Compito assegnato A: Per favore, ricopia integralmente il brano sulla rifondazione dell'Unione europea.

Sezione del testo:
****************************************
Se “i mercati” hanno reagito con calma (Salvini e Di Maio non spaventano affatto la speculazione internazionale, con cui hanno da tempo stabilito relazioni diplomatiche distese), proprio le “istituzioni europee” sembrano soffrire di più il prevalere elettorale di forze fin qui considerate “euroscettiche”, anche se decisamente rabbonite dall’avvicinamento a Palazzo Chigi. C’è infatti da portare a termine, in tempi brevissimi, quella ristrutturazione della UE che va sotto il nome di “Europa a due velocità”, e l’avere a Roma un governo meno “sdraiato” di quelli imposti negli ultimi sette anni (da Monti in poi) è vissuto lassù come un problema di “efficienza”, anche se non è affatto una minaccia.

Si tratta di stringere accordi ferrei in pochissimo tempo (“È il nostro compito entro giugno: sulla zona euro, sui migranti, la politica di difesa, il commercio, la ricerca, l’istruzione, ci proporremo una chiara, ambiziosa tabella di marcia per la rifondazione della UE entro giugno“, ha spiegato Macron) e ogni esitazione del futuro governo italiano rischia di rallentare un treno già in forte ritardo (anche la Germania è stata ferma sei mesi per riformare la Grosse Koalition, l’alleanza tra democristiani e Spd).
****************************************
Righe riportate:
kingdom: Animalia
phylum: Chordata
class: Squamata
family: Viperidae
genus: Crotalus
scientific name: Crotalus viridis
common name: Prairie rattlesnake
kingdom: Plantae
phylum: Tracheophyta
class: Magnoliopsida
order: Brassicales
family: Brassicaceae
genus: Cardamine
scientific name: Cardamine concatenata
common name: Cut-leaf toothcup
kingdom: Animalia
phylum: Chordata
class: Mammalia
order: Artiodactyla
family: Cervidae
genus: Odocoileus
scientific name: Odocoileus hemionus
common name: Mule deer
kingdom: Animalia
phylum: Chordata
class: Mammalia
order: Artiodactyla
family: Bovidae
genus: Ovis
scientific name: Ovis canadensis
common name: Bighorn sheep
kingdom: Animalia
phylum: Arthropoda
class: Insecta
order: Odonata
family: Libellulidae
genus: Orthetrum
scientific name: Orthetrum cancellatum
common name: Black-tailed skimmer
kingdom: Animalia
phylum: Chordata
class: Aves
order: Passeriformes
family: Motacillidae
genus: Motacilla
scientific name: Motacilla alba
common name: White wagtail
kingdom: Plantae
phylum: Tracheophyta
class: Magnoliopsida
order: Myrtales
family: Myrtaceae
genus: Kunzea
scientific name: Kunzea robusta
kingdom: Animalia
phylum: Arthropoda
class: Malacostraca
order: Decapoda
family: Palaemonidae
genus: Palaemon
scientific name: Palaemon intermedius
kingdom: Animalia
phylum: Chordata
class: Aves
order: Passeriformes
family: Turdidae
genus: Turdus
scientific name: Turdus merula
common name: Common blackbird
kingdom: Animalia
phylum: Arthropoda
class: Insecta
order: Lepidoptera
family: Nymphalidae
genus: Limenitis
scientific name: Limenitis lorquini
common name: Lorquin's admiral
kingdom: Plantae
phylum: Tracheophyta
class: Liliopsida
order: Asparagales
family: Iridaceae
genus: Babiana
****************************************
Compito assegnato B: Tra le righe di dati sopra, disponi come elenco numerato soltanto il tratto che si apre con la riga contenente "scientific name: Orthetrum cancellatum" e si chiude con quella contenente "order: Myrtales", entrambe incluse, senza le righe vuote.

Risposta svolta A:
Se “i mercati” hanno reagito con calma (Salvini e Di Maio non spaventano affatto la speculazione internazionale, con cui hanno da tempo stabilito relazioni diplomatiche distese), proprio le “istituzioni europee” sembrano soffrire di più il prevalere elettorale di forze fin qui considerate “euroscettiche”, anche se decisamente rabbonite dall’avvicinamento a Palazzo Chigi. C’è infatti da portare a termine, in tempi brevissimi, quella ristrutturazione della UE che va sotto il nome di “Europa a due velocità”, e l’avere a Roma un governo meno “sdraiato” di quelli imposti negli ultimi sette anni (da Monti in poi) è vissuto lassù come un problema di “efficienza”, anche se non è affatto una minaccia.

Si tratta di stringere accordi ferrei in pochissimo tempo (“È il nostro compito entro giugno: sulla zona euro, sui migranti, la politica di difesa, il commercio, la ricerca, l’istruzione, ci proporremo una chiara, ambiziosa tabella di marcia per la rifondazione della UE entro giugno“, ha spiegato Macron) e ogni esitazione del futuro governo italiano rischia di rallentare un treno già in forte ritardo (anche la Germania è stata ferma sei mesi per riformare la Grosse Koalition, l’alleanza tra democristiani e Spd).

Risposta svolta B:
1. scientific name: Orthetrum cancellatum
2. common name: Black-tailed skimmer
3. kingdom: Animalia
4. phylum: Chordata
5. class: Aves
6. order: Passeriformes
7. family: Motacillidae
8. genus: Motacilla
9. scientific name: Motacilla alba
10. common name: White wagtail
11. kingdom: Plantae
12. phylum: Tracheophyta
13. class: Magnoliopsida
14. order: Myrtales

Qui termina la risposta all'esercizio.